In the nation’s capital, hundreds of demonstrators assembled near the Justice Department headquarters, then marched toward the U.S. Capitol, chanting, “Black lives matter,” and “I can’t breathe,” a rallying cry echoing Floyd’s dying words.

Many later ended up near the White House, where they faced off with shield-carrying police, some mounted on horseback.

The streets of Minneapolis were largely quiet during daylight on Saturday, though several National Guard armoured personnel carriers were seen rolling through town.

On Friday, in defiance of a newly imposed curfew, Minneapolis protesters took to the streets for a fourth night - albeit in smaller numbers than before - despite the announcement hours earlier of murder charges filed against Derek Chauvin, the policeman seen in video footage kneeling on Floyd’s neck.

Three other officers fired from the police department with Chauvin on Tuesday are also under criminal investigation in the case, prosecutors said.

The video of Floyd’s arrest - captured by an onlooker’s cellphone as he repeatedly groaned, “please, I can’t breathe” before becoming motionless - triggered an outpouring of rage that civil rights activists said has long simmered in Minneapolis and cities across the country over persistent racial bias in the U.S. criminal justice system.

‘PAINS ME SO MUCH’

The mood was sombre on Saturday in the Minneapolis neighbourhood of Lyndale, where dozens of people surveyed the damage while sweeping up broken glass and debris.
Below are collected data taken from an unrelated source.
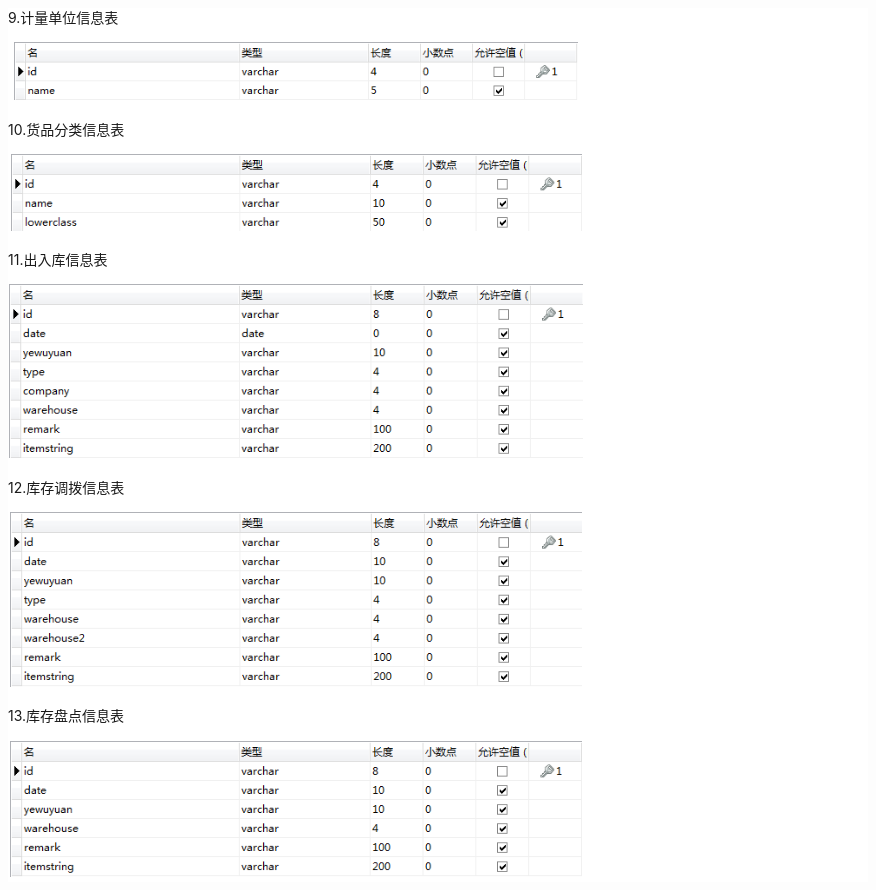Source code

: 9.计量单位信息表

<img src="./media/image33.png" width="576" height="58" />

10.货品分类信息表<span id="货品信息分类信息表" class="anchor"></span>

<img src="./media/image34.png" width="576" height="77" />

11.出入库信息表

<img src="./media/image35.png" width="576" height="174" />

12.库存调拨信息表

<img src="./media/image36.png" width="576" height="175" />

13.库存盘点信息表

<img src="./media/image37.png" width="576" height="136" />
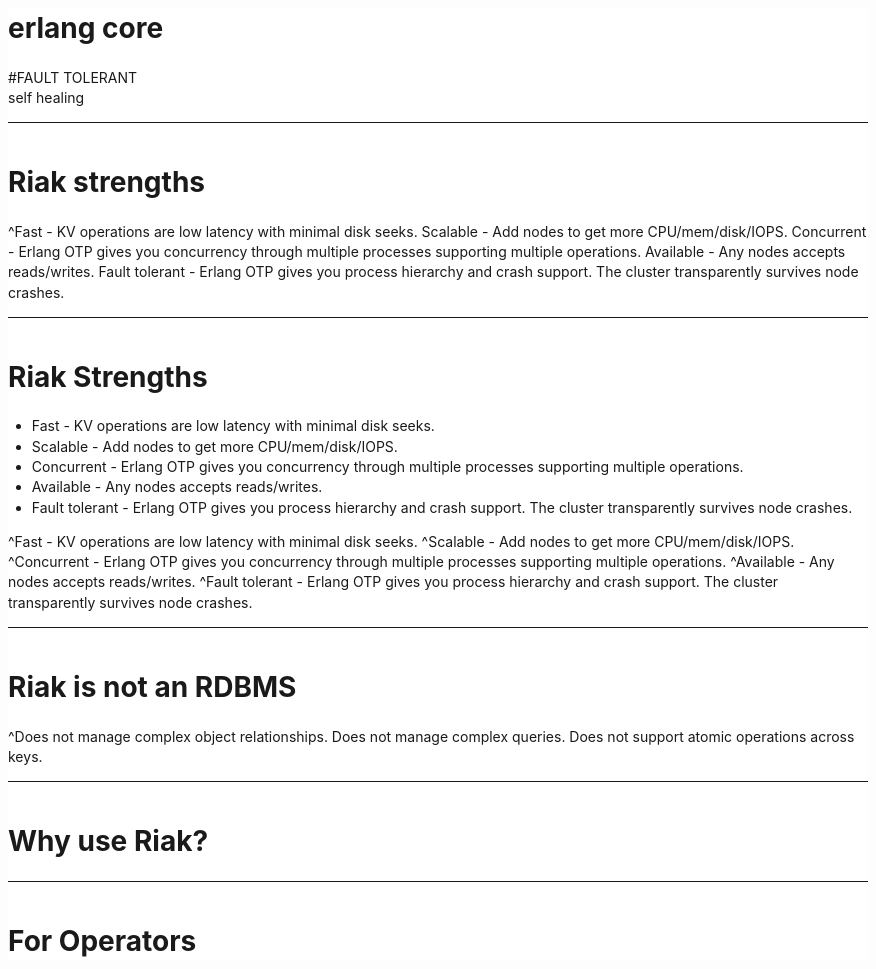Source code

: 
# erlang core
#FAULT TOLERANT<br/>self healing

---

# Riak strengths

^Fast - KV operations are low latency with minimal disk seeks. Scalable - Add nodes to get more CPU/mem/disk/IOPS. Concurrent - Erlang OTP gives you concurrency through multiple processes supporting multiple operations. Available - Any nodes accepts reads/writes. Fault tolerant - Erlang OTP gives you process hierarchy and crash support. The cluster transparently survives node crashes. 

---

# Riak Strengths

* Fast - KV operations are low latency with minimal disk seeks.
* Scalable - Add nodes to get more CPU/mem/disk/IOPS.
* Concurrent - Erlang OTP gives you concurrency through multiple processes supporting multiple operations.
* Available - Any nodes accepts reads/writes.
* Fault tolerant - Erlang OTP gives you process hierarchy and crash support. The cluster transparently survives node crashes.

^Fast - KV operations are low latency with minimal disk seeks.
^Scalable - Add nodes to get more CPU/mem/disk/IOPS.
^Concurrent - Erlang OTP gives you concurrency through multiple processes supporting multiple operations.
^Available - Any nodes accepts reads/writes.
^Fault tolerant - Erlang OTP gives you process hierarchy and crash support. The cluster transparently survives node crashes.


---

# Riak is not an RDBMS

^Does not manage complex object relationships. Does not manage complex queries. Does not support atomic operations across keys. 

---

# Why use Riak?

---

# For Operators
“It pains me so much,” said Luke Kallstrom, 27, a financial analyst, standing in the threshold of a fire-gutted post office. “This does not honour the man who was wrongfully taken away from us.”

Some of Friday’s most chaotic scenes were in the New York City borough of Brooklyn, where police armed with batons and pepper spray made more than 200 arrests in sometimes violent clashes. Several officers were injured, police said.

In Washington, President Donald Trump said on Saturday that if protesters who gathered the night before in Lafayette Square, across from the White House, had breached the fence, “they would have been greeted with the most vicious dogs, and most ominous weapons, I have ever seen.”

CHAOS IN ATLANTA

In Atlanta, Bernice King, the youngest daughter of slain civil rights icon Martin Luther King Jr., urged people to go home on Friday night after more than 1,000 protesters marched to the state capitol and blocked traffic on an interstate highway.

The demonstration turned violent at points. Fires burned near the CNN Center, the network’s headquarters, and windows were smashed at its lobby. Several vehicles were torched, including at least one police car.

Rapper Killer Mike, in an impassioned speech flanked by the city’s mayor and police chief, also implored angry residents to stay indoors and to mobilize to win at the ballot box.

“But it is not time to burn down your own home.”

Floyd, a Houston native who had worked security for nightclubs, was arrested on suspicion of trying to pass counterfeit money at a store to buy cigarettes on Monday evening. Police said he was unarmed. An employee who called for help had told a police dispatcher that the suspect appeared to be intoxicated.

In a striking coincidence, Floyd and Chauvin had both worked security at the same Latin nightclub in Minneapolis, though it was unlikely they ever interacted, former owner Maya Santamaria, who sold the El Nuevo Rodeo club in January, told Reuters.

Santamaria said Floyd worked inside the club on certain nights, supporting other staff with security. She said Chauvin, who worked outside the club as an off-duty cop for 16 years, had a reputation for roughing up customers, but she considered him responsible and a friend.